Prominent Royal Yacht Club of Tasmania member David Graney has sailed in many types of on-design racing dinghies and keelboats, with considerable success at a state, national and international level, but he has never got around to competing in Australia’s premier ocean race, the Rolex Sydney Hobart Yacht Race – until this year.
To do so, David has flown from Hobart to London and early today, Australian time, he set sail in the 40,000 nautical mile Clipper Round the World Yacht Race 2015-2016 to achieve, among other goals, his ambition to compete in the 2015 Rolex Sydney Hobart Race.
David is a crew member of Da Nang-Viet Nam, one of 12 identical Clipper 70-foot racing yachts specially designed for the extreme endurance tests during the 10th edition of the world’s longest ocean racing adventure for amateur sailors.
The fleet of Clipper 70s passed under London’s Tower Bridge in a colourful parade down the River Thames to the offshore starting line off the south-east coast of England, with the first leg to Rio de Janeiro, Brazil. In total, there are eight legs with 16 races, including the Sydney Hobart Race in late December.
Although admittedly limited in long ocean racing experience, the 64-year-old Hobartian will be among the more skilled sailors aboard Da Nang-Viet Nam. Each yacht has a professional skipper but the amateur crews aboard the Clipper 70s are largely novices – 40 per cent had never sailed before starting their training in the lead-up to the Clipper Race. David has been sailing since he was a boy.
Na Nang-Viet Nam is under the command of Wendy Tuck, the first Australian female to skipper a Clipper Round the World team. Including David, there are 14 Australians listed in Wendy’s crew, with four of them signed on to circumnavigate the world.
David Graney’s most recent yacht racing has been helming the SB20 class yacht Wedgewood in Hobart’s very competitive fleet of these one-design sports boats, admitting that for the Clipper Race “I feel I am stepping outside my comfort zone.”
He learned to sail as a boy in Rainbow scows at Kingston Beach Sailing Club, graduating to the iconic Lightweight Sharpies, later switching to the family orientated Mirror dinghy class, winning several Tasmanian titles and two Australian championships. He also sailed Mirrors overseas, finishing second in both the UK National titles and the Worlds in Ireland.
From Mirrors, David moved into the International Dragon one-design keelboat class, winning State titles and the prestigious Prince Philip Cup, as well as finishing third in a Dragon class World championships held in Hobart.

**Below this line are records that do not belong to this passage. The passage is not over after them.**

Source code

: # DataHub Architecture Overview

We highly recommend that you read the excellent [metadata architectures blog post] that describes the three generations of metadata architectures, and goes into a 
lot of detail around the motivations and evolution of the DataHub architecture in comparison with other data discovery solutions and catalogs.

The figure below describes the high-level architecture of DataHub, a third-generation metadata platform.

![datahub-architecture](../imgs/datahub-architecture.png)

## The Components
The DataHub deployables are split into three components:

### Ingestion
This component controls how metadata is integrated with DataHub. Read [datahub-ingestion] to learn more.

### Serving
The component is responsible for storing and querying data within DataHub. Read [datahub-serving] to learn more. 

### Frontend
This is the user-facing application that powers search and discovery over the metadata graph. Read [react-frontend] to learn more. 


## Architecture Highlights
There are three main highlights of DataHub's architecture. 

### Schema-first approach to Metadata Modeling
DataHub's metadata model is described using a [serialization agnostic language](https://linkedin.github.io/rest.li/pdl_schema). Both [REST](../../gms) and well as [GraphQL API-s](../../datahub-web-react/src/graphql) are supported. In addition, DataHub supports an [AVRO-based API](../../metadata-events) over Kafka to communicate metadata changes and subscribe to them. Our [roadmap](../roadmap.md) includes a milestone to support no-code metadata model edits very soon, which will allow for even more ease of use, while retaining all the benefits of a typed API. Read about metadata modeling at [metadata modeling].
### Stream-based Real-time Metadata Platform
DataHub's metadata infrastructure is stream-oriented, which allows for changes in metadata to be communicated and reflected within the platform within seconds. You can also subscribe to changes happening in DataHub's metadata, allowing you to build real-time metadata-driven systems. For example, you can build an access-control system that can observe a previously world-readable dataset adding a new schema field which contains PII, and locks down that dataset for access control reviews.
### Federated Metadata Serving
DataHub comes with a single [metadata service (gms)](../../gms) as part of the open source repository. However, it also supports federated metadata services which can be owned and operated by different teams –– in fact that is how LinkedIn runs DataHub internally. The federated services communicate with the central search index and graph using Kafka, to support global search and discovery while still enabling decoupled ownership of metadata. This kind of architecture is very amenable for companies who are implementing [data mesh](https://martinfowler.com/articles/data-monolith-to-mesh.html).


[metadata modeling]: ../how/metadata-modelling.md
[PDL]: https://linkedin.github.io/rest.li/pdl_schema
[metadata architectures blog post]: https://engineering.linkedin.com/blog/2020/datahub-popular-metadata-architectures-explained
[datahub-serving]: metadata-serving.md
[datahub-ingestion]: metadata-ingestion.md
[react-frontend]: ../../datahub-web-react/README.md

David has also been heavily involved in the official side of yachting, as a past Commodore of the Kingston Beach Sailing Club, past President of Yachting Tasmania and a former board member of the Royal Yacht Club of Tasmania. A noted expert on the racing rules of sailing, he is a national judge and a national umpire.
Why the Clipper? I asked David. “I attended a couple of talks that inspired me, one by fellow Tasmanian Richard Hewson, a former winning skipper of the Clipper Race, and the second by a woman from the Cruising Yacht Club of Australia who was relatively inexperienced,” he explained. “The clincher was she mentioned that one of the older members of her crew had said ‘I wish I had done it 10 years ago.’
“Originally, I signed on for leg three from Cape Town to Albany in Western Australia as a good way to tackle the Southern Ocean in a reasonable boat. Once the Sydney Hobart was included in leg 4 I was in for that too, as I had never ‘done a Hobart’.
“On arriving in Gosport (Clipper Race headquarters in the UK) I told officials I wished I had signed up for the whole race. Five minutes later they came back and said someone had pulled out, so there was a possibility.
“Fortunately, my wife Jenny was with me and after some discussion I signed up for the entire Clipper Round the World Yacht Race.
“Then we went out and had a Chinese meal and I got a fortune cooker that said ‘you will receive no parking tickets this year’. Some things are meant to be!” David added with a grin.